Current sizes (April 2026)

  • Claude Sonnet 4.6 / Opus 4.7 — 200k standard, 1M in the [1m] tier.
  • GPT-5 — 400k context, 128k max output.
  • Gemini 2.5 Pro — 2M tokens.
  • Most open models — 8k to 128k depending on the build.

A million tokens is roughly 750k English words or 50k lines of TypeScript.

What you can't do with a huge window

A big number on the spec sheet does not mean the model uses all of it equally well. Three practical limits:

  • Attention dilution. Retrieval accuracy degrades toward the middle of long contexts — the "lost in the middle" effect. Most models recall the start and end far better.
  • Cost scales linearly. Every token in the window is billed per call. A 500k-token prompt at Opus rates costs several dollars each turn.
  • Latency scales super-linearly. Time to first token grows fast past 100k, even with speculative decoding.

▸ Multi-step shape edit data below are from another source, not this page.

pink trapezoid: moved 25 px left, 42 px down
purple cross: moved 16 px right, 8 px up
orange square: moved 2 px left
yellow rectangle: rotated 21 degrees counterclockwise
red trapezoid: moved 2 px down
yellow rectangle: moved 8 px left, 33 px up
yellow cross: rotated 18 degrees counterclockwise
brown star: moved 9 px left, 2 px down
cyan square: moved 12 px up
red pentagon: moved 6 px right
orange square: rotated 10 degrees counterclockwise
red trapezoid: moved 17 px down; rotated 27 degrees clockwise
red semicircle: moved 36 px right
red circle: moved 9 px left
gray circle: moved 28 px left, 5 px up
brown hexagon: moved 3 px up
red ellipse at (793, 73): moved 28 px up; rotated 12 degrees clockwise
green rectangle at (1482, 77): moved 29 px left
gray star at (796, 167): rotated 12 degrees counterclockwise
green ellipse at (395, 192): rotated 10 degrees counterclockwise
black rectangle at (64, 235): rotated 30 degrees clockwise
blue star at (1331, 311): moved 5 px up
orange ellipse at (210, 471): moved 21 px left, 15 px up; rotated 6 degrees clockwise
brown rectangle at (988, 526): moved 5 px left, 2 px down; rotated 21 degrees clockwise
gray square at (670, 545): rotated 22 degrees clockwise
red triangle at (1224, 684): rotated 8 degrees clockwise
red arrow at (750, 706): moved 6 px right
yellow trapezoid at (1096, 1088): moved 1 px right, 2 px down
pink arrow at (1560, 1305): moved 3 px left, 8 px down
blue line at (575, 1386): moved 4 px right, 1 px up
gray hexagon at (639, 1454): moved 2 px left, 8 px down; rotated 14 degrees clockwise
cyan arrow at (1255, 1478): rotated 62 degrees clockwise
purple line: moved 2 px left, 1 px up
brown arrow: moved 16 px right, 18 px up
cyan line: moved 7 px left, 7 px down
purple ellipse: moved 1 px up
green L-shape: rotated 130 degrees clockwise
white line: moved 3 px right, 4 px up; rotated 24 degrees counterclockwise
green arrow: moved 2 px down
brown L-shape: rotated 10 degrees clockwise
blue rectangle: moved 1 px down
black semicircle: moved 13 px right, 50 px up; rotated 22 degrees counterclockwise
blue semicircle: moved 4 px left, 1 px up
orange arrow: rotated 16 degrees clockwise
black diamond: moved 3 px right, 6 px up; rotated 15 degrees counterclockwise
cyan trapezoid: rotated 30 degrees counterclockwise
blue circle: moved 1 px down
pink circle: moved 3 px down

When to use a large window

  • Feeding a whole codebase for a refactor review.
  • Long legal documents where chunking would lose cross-references.
  • Multi-turn conversations with dense tool output (logs, data tables).

When NOT to

  • RAG over a fixed knowledge base — retrieve the top-5 chunks and save 95% on tokens.
  • Repeated queries over the same corpus — embed once, search many times.
  • Simple Q&A — a 4k context with a good prompt beats a 200k context stuffed with noise.

Practical tip

Measure recall. Drop a needle (a unique sentence) at depth 10%, 50%, and 90% of your prompt and ask the model to return it. If 50%-depth recall is below 90%, you're past the useful window for that model and should switch to retrieval.